At this stage of the macabre docudrama, I wanted Peter Smedley to hurl the deadly potion in the escort’s face and beg his wife to take him home and nurse him (as she had wanted to do). He didn’t. Nor was the viewer told if the two local doctors required to assess the Dignitas clients ever rejected a would-be suicide as unsuitable. Given the overall fee of £10,000 and their regular cut for their services, I think this is unlikely. Terry tells the viewer, “One day there will be a protocol about this”. We watch him and the blonde Valkyrie hug each other as he tells her: “Can I say I was extremely impressed by how it was done.” He assures the viewer that it was “an extremely peaceful way to die” and that he wants to “stay around as long as possible to see assisted dying made possible in the UK”.

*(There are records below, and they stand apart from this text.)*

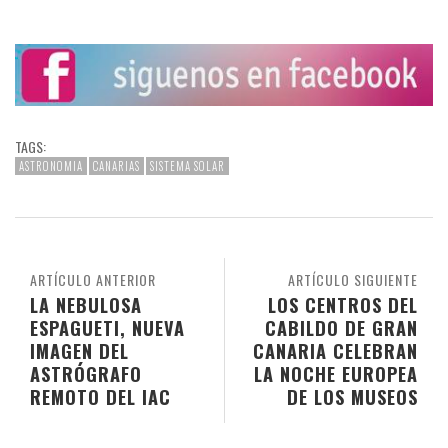
TAGS:
ASTRONOMIA
CANARIAS
SISTEMA SOLAR
ARTÍCULO ANTERIOR
ARTÍCULO SIGUIENTE
LA NEBULOSA
LOS CENTROS DEL
ESPAGUETI, NUEVA
CABILDO DE GRAN
IMAGEN DEL
CANARIA CELEBRAN
ASTRÓGRAFO
LA NOCHE EUROPEA
REMOTO DEL IAC
DE LOS MUSEOS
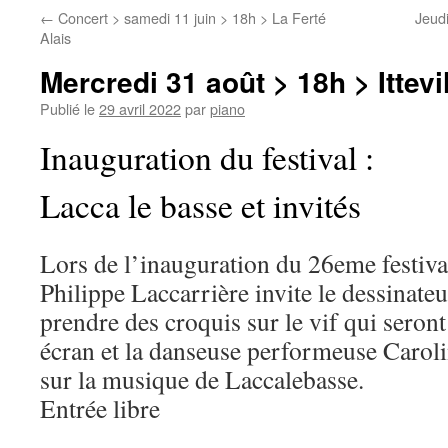
←
Concert > samedi 11 juin > 18h > La Ferté
Jeudi
Alais
Mercredi 31 août > 18h > Ittevi
Publié le
29 avril 2022
par
piano
Inauguration du festival :
Lacca le basse et invités
Lors de l’inauguration du 26eme festiv
Philippe Laccarrière invite le dessinate
prendre des croquis sur le vif qui seront
écran et la danseuse performeuse Carol
sur la musique de Laccalebasse.
Entrée libre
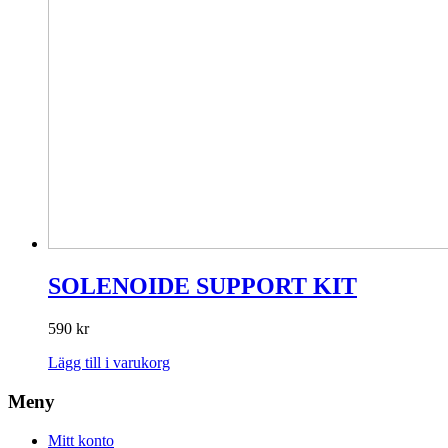
SOLENOIDE SUPPORT KIT
590
kr
Lägg till i varukorg
Meny
Mitt konto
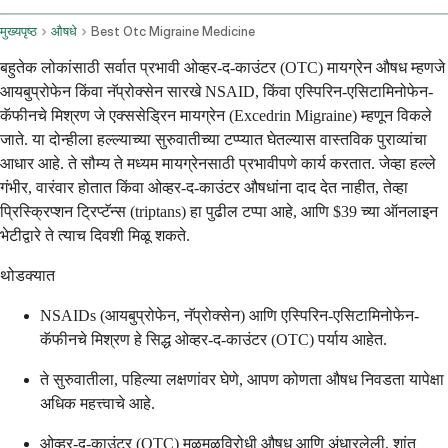
मुख्यपृष्ठ
औषधे
Best Otc Migraine Medicine
बहुतेक लोकांसाठी सर्वात प्रभावी ओव्हर-द-काउंटर (OTC) मायग्रेन औषध म्हणजे
आयबुप्रोफेन किंवा नॅप्रोक्सेन सारखे NSAID, किंवा एस्पिरिन-एसिटामिनोफेन-
कॅफीनचे मिश्रण जे एक्ससेड्रिन मायग्रेन (Excedrin Migraine) म्हणून विकले
जाते. या दोन्हीला हल्ल्याच्या सुरुवातीच्या टप्प्यात घेतल्यास वास्तविक पुराव्यांचा
आधार आहे. ते सौम्य ते मध्यम मायग्रेनसाठी प्रभावीपणे कार्य करतात. जेव्हा हल्ले
गंभीर, वारंवार होतात किंवा ओव्हर-द-काउंटर औषधांना दाद देत नाहीत, तेव्हा
प्रिस्क्रिप्शन ट्रिप्टॅन्स (triptans) हा पुढील टप्पा आहे, आणि $39 च्या ऑनलाइन
भेटीद्वारे ते त्याच दिवशी मिळू शकते.
थोडक्यात
NSAIDs (आयबुप्रोफेन, नॅप्रोक्सेन) आणि एस्पिरिन-एसिटामिनोफेन-
कॅफीनचे मिश्रण हे सिद्ध ओव्हर-द-काउंटर (OTC) पर्याय आहेत.
ते सुरुवातीला, पहिल्या लक्षणांवर घेणे, आपण कोणता औषध निवडता यापेक्षा
अधिक महत्त्वाचे आहे.
ओव्हर-द-काउंटर (OTC) मळमळविरोधी औषध आणि अंधारलेली, शांत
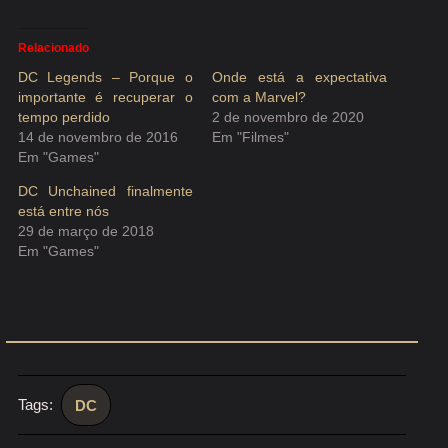
Relacionado
DC Legends – Porque o
Onde está a expectativa
importante é recuperar o
com a Marvel?
tempo perdido
2 de novembro de 2020
14 de novembro de 2016
Em "Filmes"
Em "Games"
DC Unchained finalmente
está entre nós
29 de março de 2018
Em "Games"
Tags:
DC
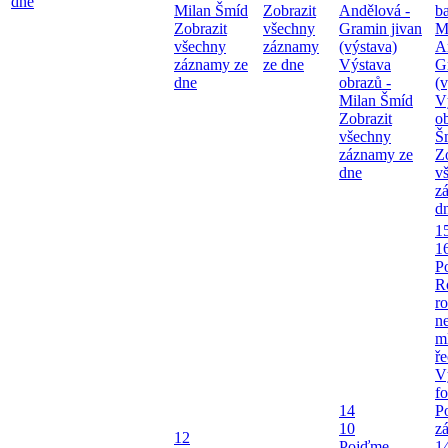
dne
Milan Šmíd
Zobrazit
Andělová -
b
Zobrazit
všechny
Gramin jivan
M
všechny
záznamy
(výstava)
A
záznamy ze
ze dne
Výstava
G
dne
obrazů -
(v
Milan Šmíd
V
Zobrazit
o
všechny
Š
záznamy ze
Z
dne
v
z
d
1
1
P
R
ro
ne
m
ř
V
fo
14
P
10
z
12
Pojďme,
1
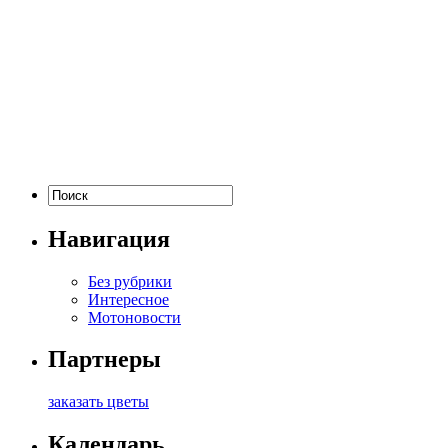
Навигация
Без рубрики
Интересное
Мотоновости
Партнеры
заказать цветы
Календарь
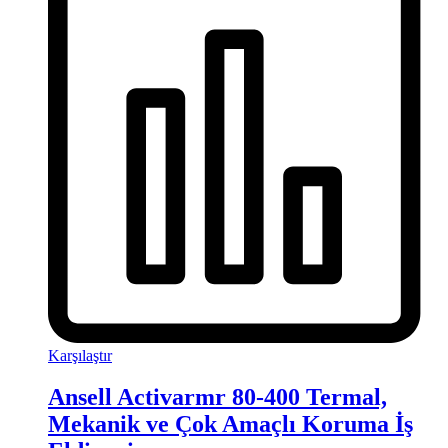
Karşılaştır
Ansell Activarmr 80-400 Termal,
Mekanik ve Çok Amaçlı Koruma İş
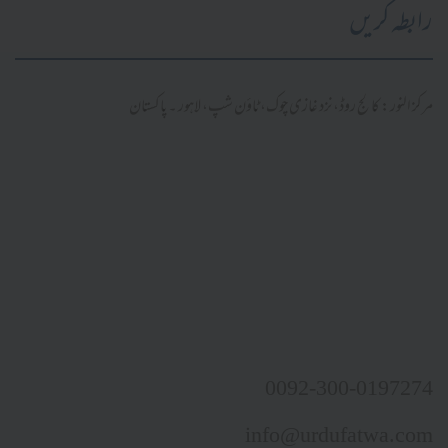
رابطہ کریں
مرکز النور: کالج روڈ، نزد غازی چوک، ٹاؤن شپ، لاہور ۔ پاکستان
0092-300-0197274
info@urdufatwa.com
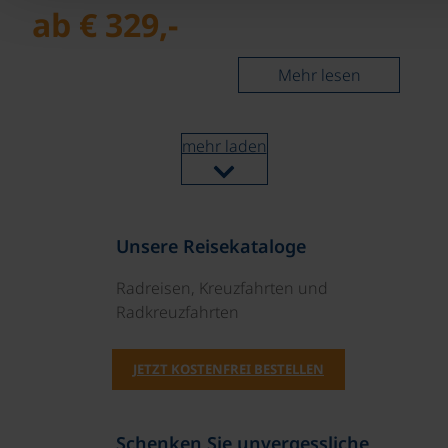
ab € 329,-
Mehr lesen
mehr laden
Unsere Reisekataloge
Radreisen, Kreuzfahrten und
Radkreuzfahrten
JETZT KOSTENFREI BESTELLEN
Schenken Sie unvergessliche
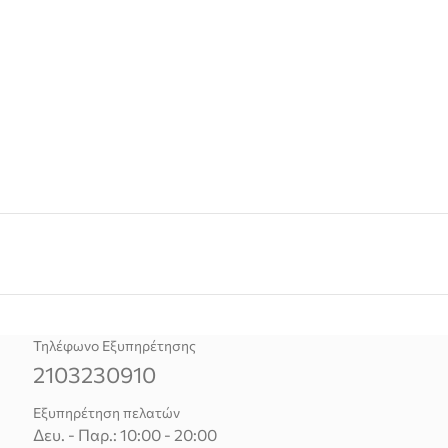
Τηλέφωνο Εξυπηρέτησης
2103230910
Εξυπηρέτηση πελατών
Δευ. - Παρ.: 10:00 - 20:00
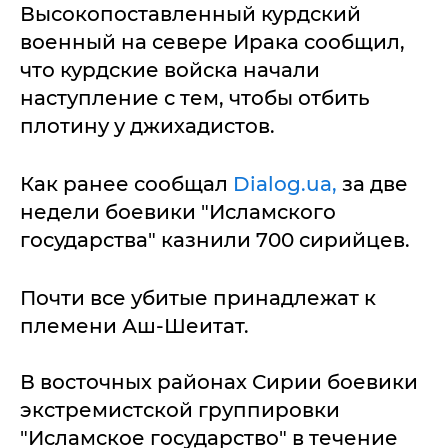
Высокопоставленный курдский
военный на севере Ирака сообщил,
что курдские войска начали
наступление с тем, чтобы отбить
плотину у джихадистов.
Как ранее сообщал
Dialog.ua,
за две
недели боевики "Исламского
государства" казнили 700 сирийцев.
Почти все убитые принадлежат к
племени Аш-Шеитат.
В восточных районах Сирии боевики
экстремистской группировки
"Исламское государство" в течение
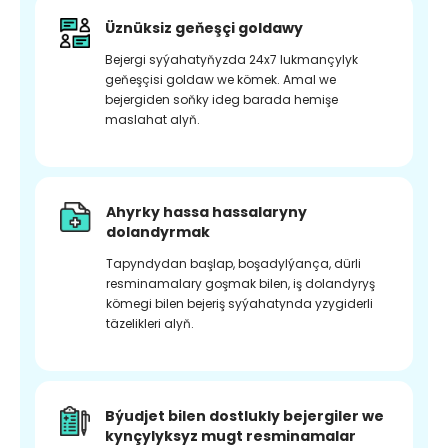
Üznüksiz geňeşçi goldawy
Bejergi syýahatyňyzda 24x7 lukmançylyk
geňeşçisi goldaw we kömek. Amal we
bejergiden soňky ideg barada hemişe
maslahat alyň.
Ahyrky hassa hassalaryny
dolandyrmak
Tapyndydan başlap, boşadylýança, dürli
resminamalary goşmak bilen, iş dolandyryş
kömegi bilen bejeriş syýahatynda yzygiderli
täzelikleri alyň.
Býudjet bilen dostlukly bejergiler we
kynçylyksyz mugt resminamalar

This was consummate propaganda on the part of the BBC. The quick visit to a hospice, and the few words allowed to a carer there, did not remotely present the alternative case. The programme was weighted entirely on the seemingly reasonable and unanswerable notion that just as we have choice in other areas of our lives, we should have the choice to die when and how we want (and not have to pay £10,000 for the privilege). The only time “God” was given a faint mention in the entire programme was an unfunny joke made by Ludwig Minelli, the millionaire founder of Dignitas; he likes to offer clients a selection of teas before they drink the poison, describing himself as a “teaologian” – “the only theology I accept.” Ha ha.
“Teaology” is probably the Beeb’s religion too. Where was impartiality here? The BBC defends itself by saying it will make other programmes showing an alternative point of view at a later date. Christian programme-makers need to push for this urgently; otherwise the gnomes of Zurich will have won. As my mother said, it was “disgraceful”.